Bryson also does a good job of creating the idea of the network of contemporary dramatists—your Fletchers and Marlowes and Johsnons and the trials and tribulations of the early theatres, such as The Red Lion, The Curtain, and Burbage’s cunningly named The Theatre. There’s even a lovely little section on what might have happened if scrappy Marlowe hadn’t got himself stabbed to death in a brawl (I have to agree. Perhaps he’d be the favoured playwright in today’s schools).
He includes fascinating details about the First Folio of 1623, printing generally and the good and bad quartos. Again, nothing new to anyone who has even a passing familiarity with Shakespeare, but Bryson makes it immensely readable. My favourite section probably has to be on James I, described as a lurching weirdo with ‘an odd shape and distinctive waddle’ whose tongue was too big for his mouth and who played with his codpiece all the time. Suddenly John Webster’s gallery of freaks in The Duchess of Malfi makes much more sense (I always did prefer Jacobean to Elizabethan drama).

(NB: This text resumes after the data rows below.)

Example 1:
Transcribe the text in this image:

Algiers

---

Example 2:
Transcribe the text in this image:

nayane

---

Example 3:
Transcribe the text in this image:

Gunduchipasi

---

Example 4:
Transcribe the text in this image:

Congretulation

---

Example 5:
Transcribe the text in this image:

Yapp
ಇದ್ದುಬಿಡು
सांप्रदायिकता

Shakespeare: The World as a Stage doesn’t spend much time at all on the plays—a mere twenty pages. As Bryson suggests, picking out the number of occurrences of certain words or looking for lexical sets around say, Italy or sailing, doesn’t shed any certain light on Shakespeare’s life. This does seem short-sighted; textual deconstruction is in a way, one of the best tools we have for deciphering not only the cultures and customs of the time, but textual meanings, even if we can’t be sure they directly relate to Shakespeare’s life. But Bryson isn’t trying to reinvent the wheel here. Readers can look elsewhere for literary analysis.

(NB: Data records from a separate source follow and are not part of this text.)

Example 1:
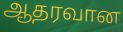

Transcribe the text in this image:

ஆதரவான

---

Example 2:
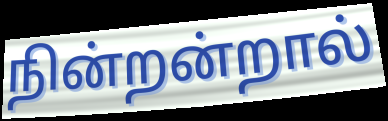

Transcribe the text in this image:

நின்றன்றால்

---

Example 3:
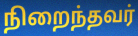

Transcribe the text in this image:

நிறைந்தவர்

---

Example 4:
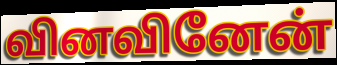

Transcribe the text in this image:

வினவினேன்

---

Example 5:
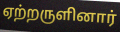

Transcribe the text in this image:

ஏற்றருளினார்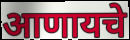
आणायचे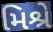
મિશ્રે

One thing that’s really missing though is images and illustrations. Now Bryson’s a well-known guy. He sells a fair amount of books. Shakespeare is published by an imprint of Harper Collins. They’re pretty well-known too. I guess what I’m trying to say is—why no images? I know copyright can be an expensive and tricky issue (a work colleague is currently trying to sort out images for her forthcoming book and it looks like a right ball-ache. We helpfully offered to sneak into the library and sketch the images for her) but I’m sure there must be enough cash between Bryson and publisher combined. Bryson spends paragraphs and paragraphs describing paintings and illustrations. When I came to the first one, I read his description, got a picture in my mind’s eye (see what I did there?), then went flicking through to find the image section. There wasn’t one. How strange, I thought. Maybe he won’t describe any other images. This is not the case.
Every new description of a painting or portrait got me reaching for my tablet to bring up the image as I read on. So we get a description of a ‘dark oval portrait’ of a ‘balding but not unhandsome man of about forty (the Chandos portrait—you’ll probably know this one but you’ll Google just to check), the intricate description of the City walls with no map to pore over, and a description of a sketch of the inside of the playhouses—I can only assume this is the famous one on the front of all the older New Mermaid editions of early modern plays but I couldn’t be arsed to check by this point. It’s utterly, utterly bizarre.
Bryson’s Bard biography is a light-hearted quick read. It covers no new ground, but it’s accessible and wry. Perhaps a good starter text for those new to early modern theatre, but do read with a search engine to hand if you’d like to see the various paintings he talks about. If not, it might be fun to draw your own representation from his descriptions, or maybe use it as one of those team-building exercises, where you describe and your partner sketches. The possibilities are endless.